Now we know the result of a single gene, but how can we measure and test multiple differentially expressed genes?

13.7.4 Defining functions

Previously, you have encountered for-loops if you had to run the same code repeatedly with minor variations (for example, the input file to a command changes). This principle of avoiding repetitious code is called DRY (“Don’t Repeat Yourself”). Following the DRY principle has three advantages:

Having fewer lines of code reduces the number of possible places for bugs.
Maintaining code is easier because changing the for-loop will affect all iterations of the loop.
Your code is easier to read. You need to understand a loop and its changes for each iteration once (instead of reading very similar code repeatedly). For-loops allow you to organize your code into logical units.

A different way to simplify code is by using functions. Three parts constitute a function, the <function name>, a call to function() to create the function and define its <variables>, and the body of the function in { } containing the code executed by the function. You can easily set up the general structure of a function by using RStudio’s code snippets, i.e. type fun in your script, and then one of the suggested autocompletion is fun {snippet}.

<function name> <- function(<variables>) {
  <your code>
}

It is best to place functions at the beginning of a script after the library() calls. You can add a section header Function in your script with ctrl + shift + R. Even more flexible, you can invoke the RStudio Command Palette with ctrl(Windows)/command(Mac) + shift + Pand search for a specific command, e.g. enter section in Command Palette.

13.7.5 Using a function to perform a t-test for differentially expressed genes

Let’s write a simple function that calculates the p-value for the expression of a single gene sampled from two different distributions.

# Functions ---------------------------------------------------------------
test_differential_gene_expression <- function() {
  single_gene_under_a <- rnorm(n = 3, mean = 4, sd = 1)
  single_gene_under_b <- rnorm(n = 3, mean = 8, sd = 1)
  result <- t.test(single_gene_under_a, single_gene_under_b)
  tidy(result)$p.value
}

We can repeatedly call the same function with replicate() to simulate a data set of p-values from multiple genes (here 1000).

p_values_for_differentially_expressed_genes <- tibble(
  differentially_expressed = rep(TRUE, each = 1000),
  p.value = replicate(1000, test_differential_gene_expression())
)

13.7.6 Probability distribution of differentially expressed genes

We can use a histogram to visualzie the probility distribution for differentially expressed genes.

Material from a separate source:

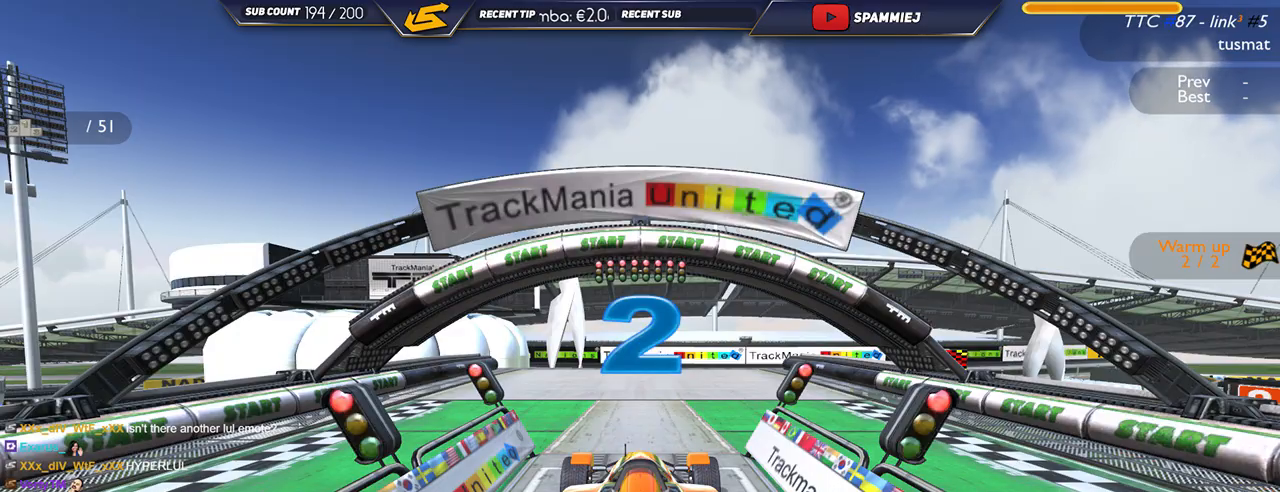
{"keys": ["up"], "events": []}
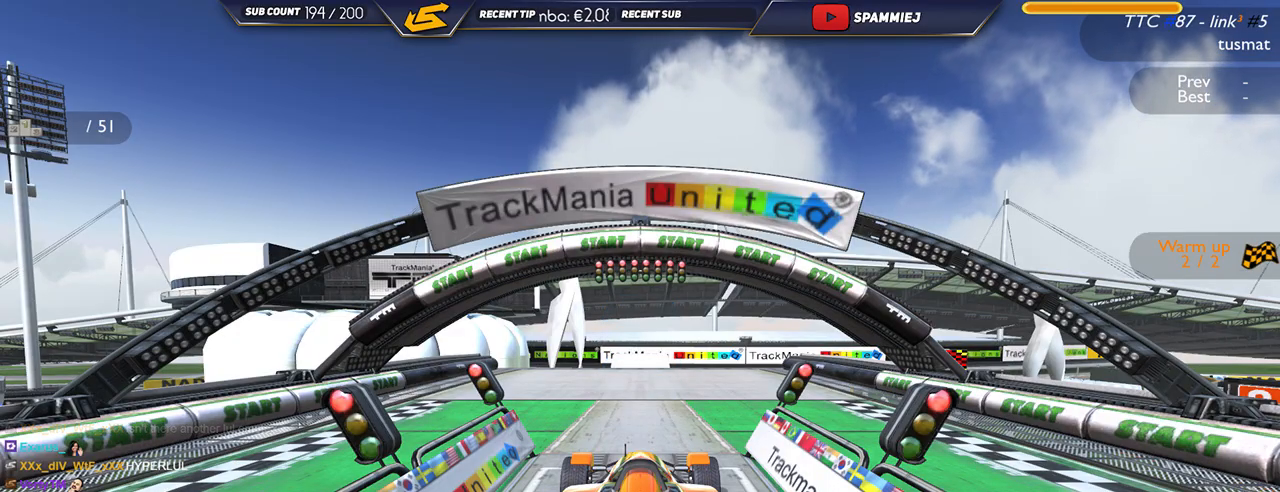
{"keys": ["up"], "events": []}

Predict the probability distribution of differentially expressed genes. What shape do you expect (uniform, skewed, other distribution)?

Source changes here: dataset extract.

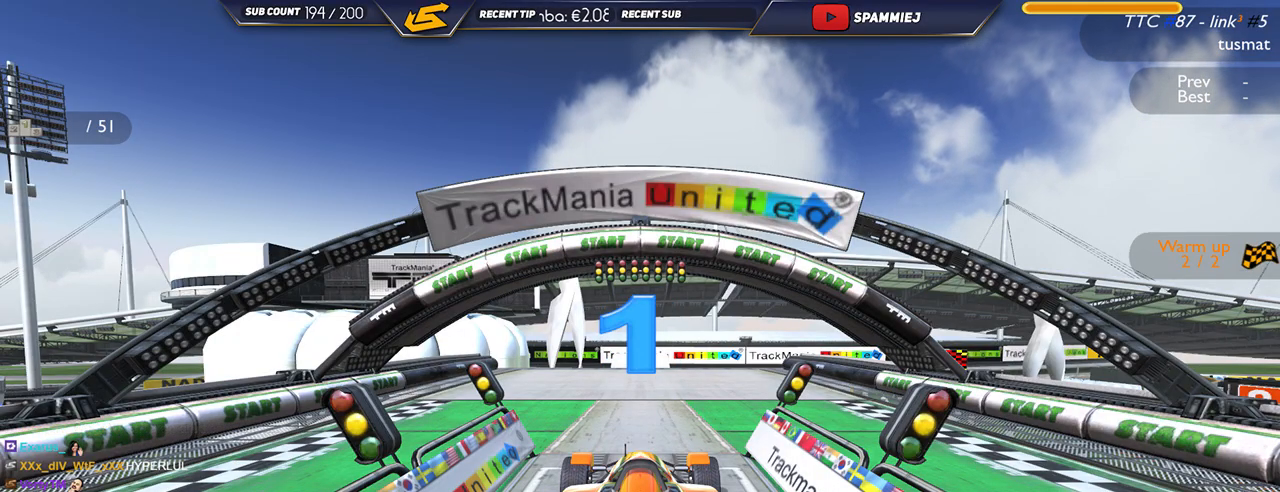
{"keys": ["up"], "events": []}
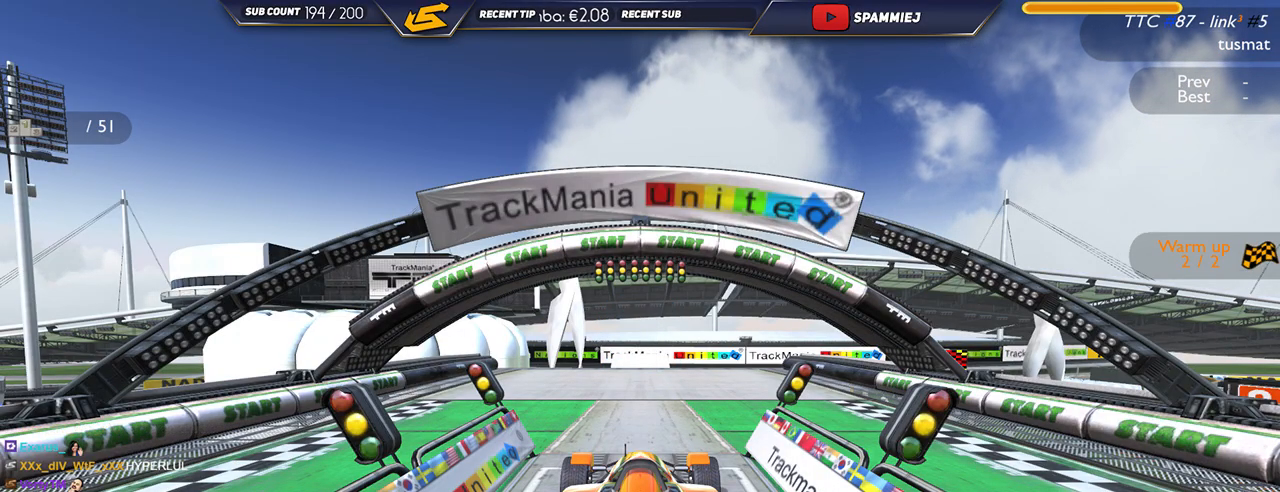
{"keys": ["up"], "events": []}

p_values_for_differentially_expressed_genes %>% 
  ggplot(aes(x = p.value)) +
  geom_histogram(boundary = 0, binwidth = 0.05)

The probability distribution of differentially expressed genes is skewed toward 0. Genes with p-values between 0 and 0.5 are true positives and above 0.05 false negatives.

13.7.7 A function specifying the sampled distributions

Our current function always uses the same distributions. We can create a more flexible function by defining variables that define the two distributions we will sample from and how often.

test_differential_gene_expression <- function(n,
                                              mean_a,
                                              sd_a,
                                              mean_b,
                                              sd_b) {
  single_gene_under_a <- rnorm(n = n, mean = mean_a, sd = sd_a)
  single_gene_under_b <- rnorm(n = n, mean = mean_b, sd = sd_b)
  result <- t.test(single_gene_under_a, single_gene_under_b)
  tidy(result)$p.value
}

Finally, we can also provide default values for some or all variables with <variable> = <default value>.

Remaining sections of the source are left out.